The much fought-over regulation on setting carbon dioxide limits for new cars specifies that all car companies have to meet a target of 130 g/km for the average new vehicle by 2015. If they don’t, they will be fined. That principle is clear. But now that the permitted emissions level has been set, the fight is starting about how to calculate these emissions.
Car makers will incur a fine for every gram of CO2 by which they go beyond their legal limit. Consequently there are now quite a few debates about what can be counted as part of the car maker’s final CO2 emission ‘balance’ and what cannot.

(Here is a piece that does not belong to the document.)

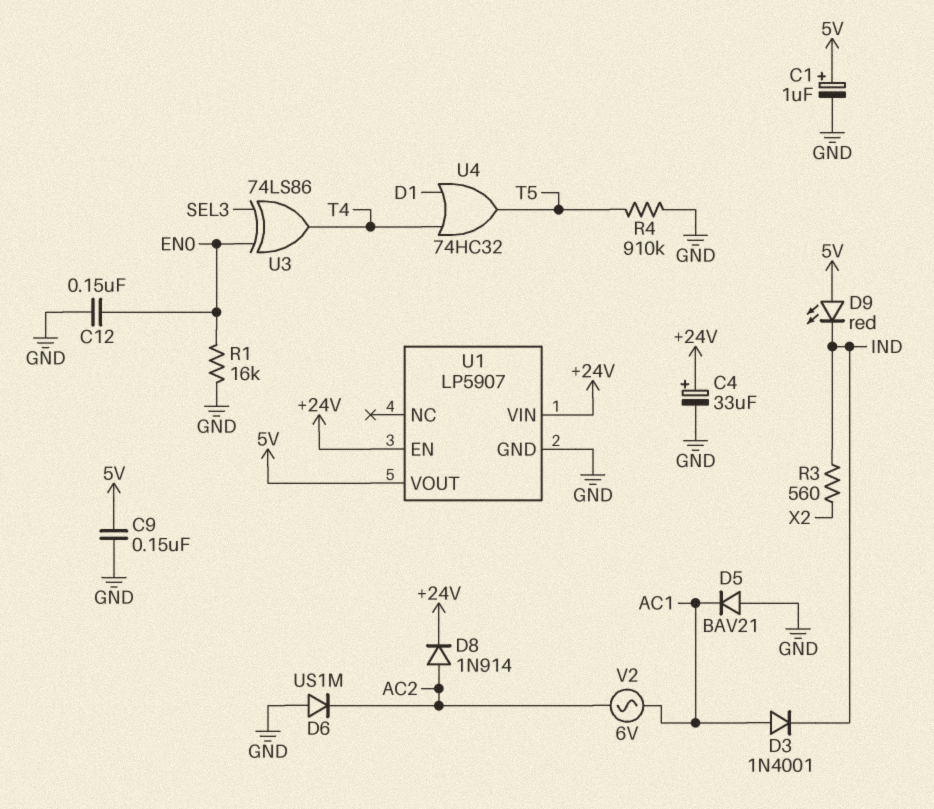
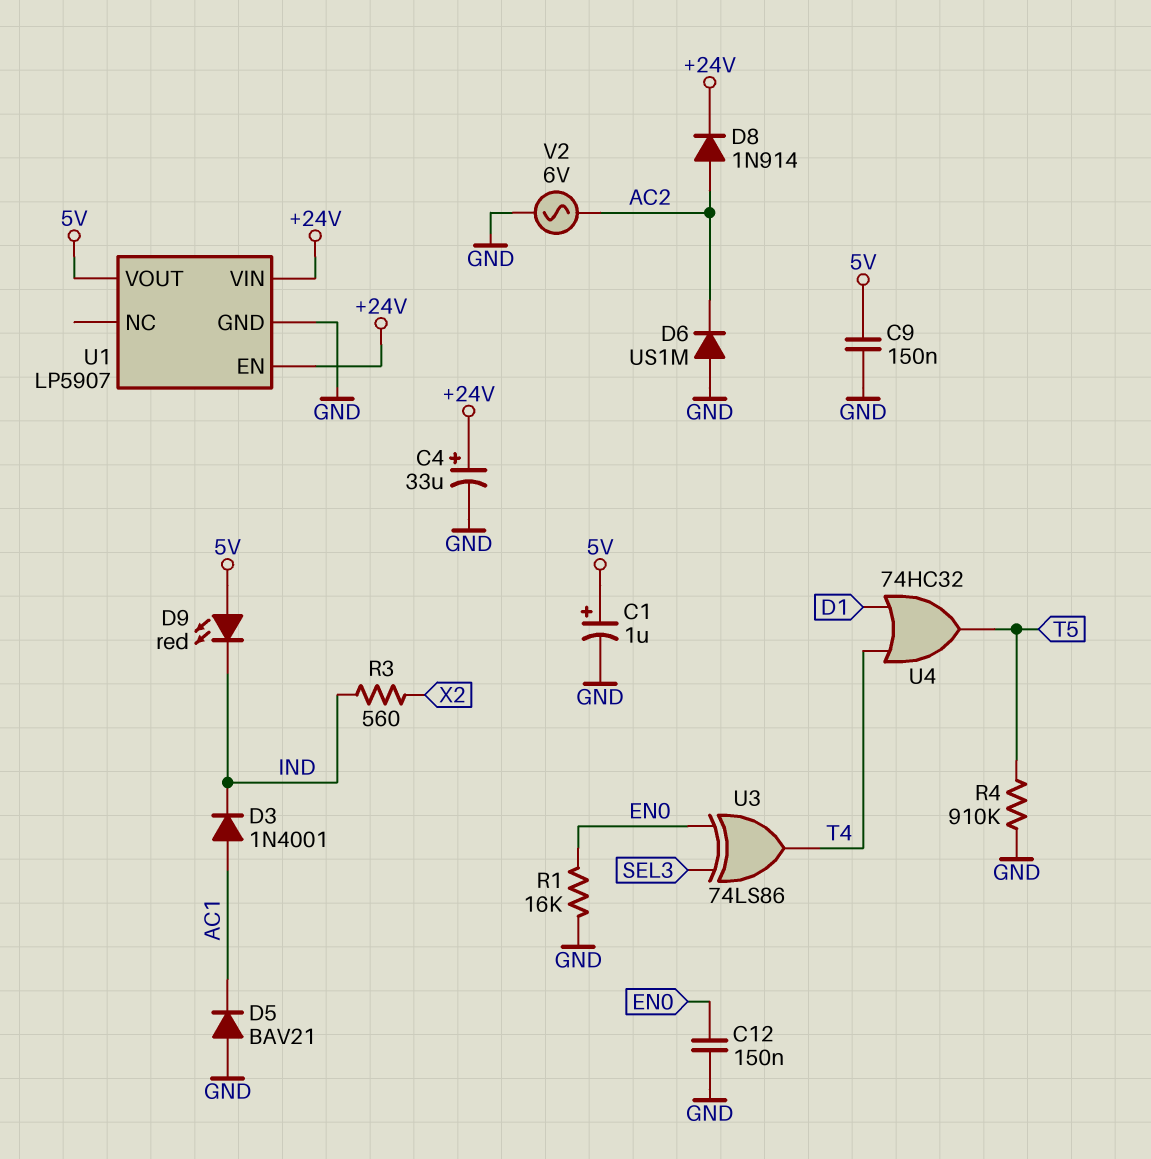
V2: AC 6V (AC1, AC2) -> AC 6V (AC2, GND)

One example is the whole question of how the so-called ‘eco-innovations’ will be counted towards the target. According to this scheme, car makers would basically be given ‘CO2-credits’ for using technologies for reducing CO2 emissions that are not measured in the current EU emission testing procedures. The reason car makers like this is that ‘eco-innovations’ are usually cheaper than developing new fuel-efficient engines. Therefore, EU bodies will have to agree on assigning the right amount of CO2 credits to something that there is no agreed way of measuring.

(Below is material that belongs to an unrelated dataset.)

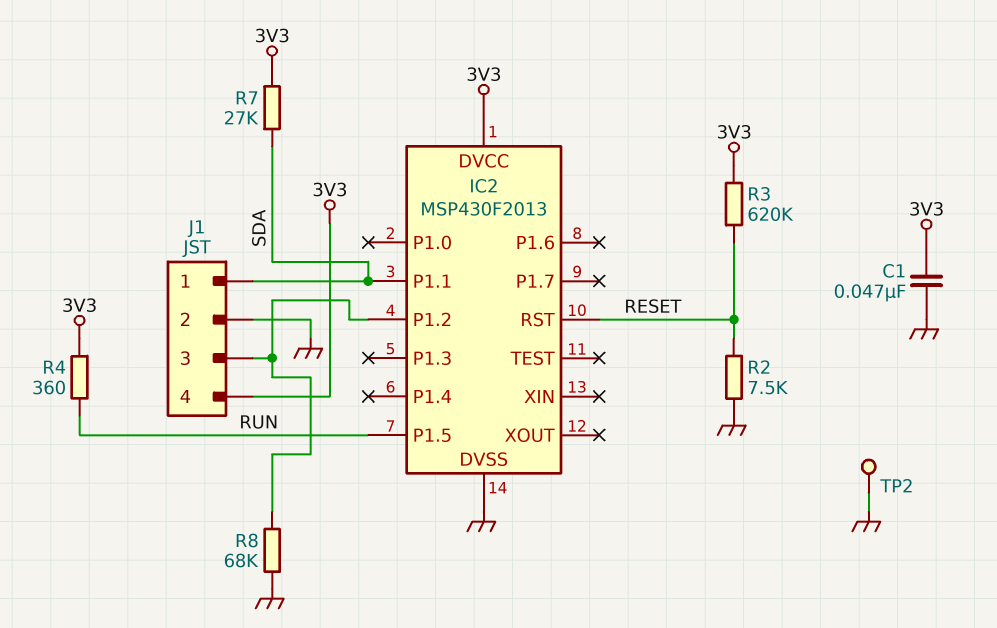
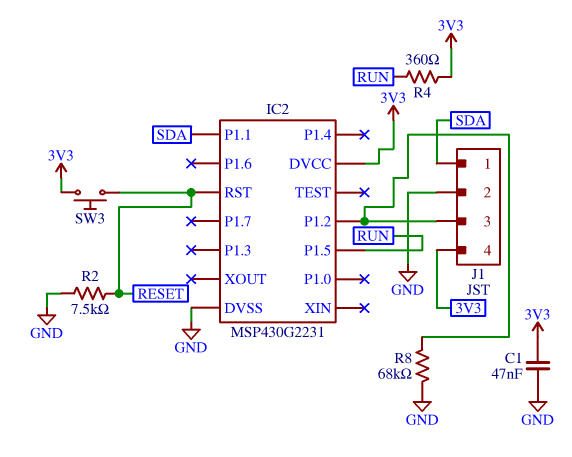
IC2: MSP430F2013 -> MSP430G2231
R3: 620k (3V3, RESET) -> none
R7: 27k (3V3, SDA) -> none
SW3: none -> button (3V3, RESET)
TP2: test point (GND) -> none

As if that is not confusing enough, there is another debate about which technologies would qualify for these credits. Would credits be given to technologies that are not covered by the test-cycle, or to technologies that are ‘partially not covered’? The complexities of how you count something you don’t quite know how to measure, and how much of a CO2 reduction share you assume for the part that is ‘partially not covered’ by the law, make me want to tear my hair out.

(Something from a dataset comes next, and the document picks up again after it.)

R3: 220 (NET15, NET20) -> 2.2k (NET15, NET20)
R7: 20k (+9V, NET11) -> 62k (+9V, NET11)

The important issue here is the danger that real, measurable CO2 reductions might be replaced with fuzzy, un-measureable ones. We have argued that clear emissions standards need to be set so industry knows where it stands, but it is vital that the whole purpose of the regulation – to reduce harmful emissions from cars in absolute terms – is not forgotten as these technical issues are worked out.
Most of these decisions will be taken outside the political arena, and most of these debates are so technical that their climate impact is hard to spot at first glance. Yet they do impact on climate. It is therefore essential that these technical processes are transparent and open to scrutiny, so we can check that this important regulation that took so long to agree is not further weakened.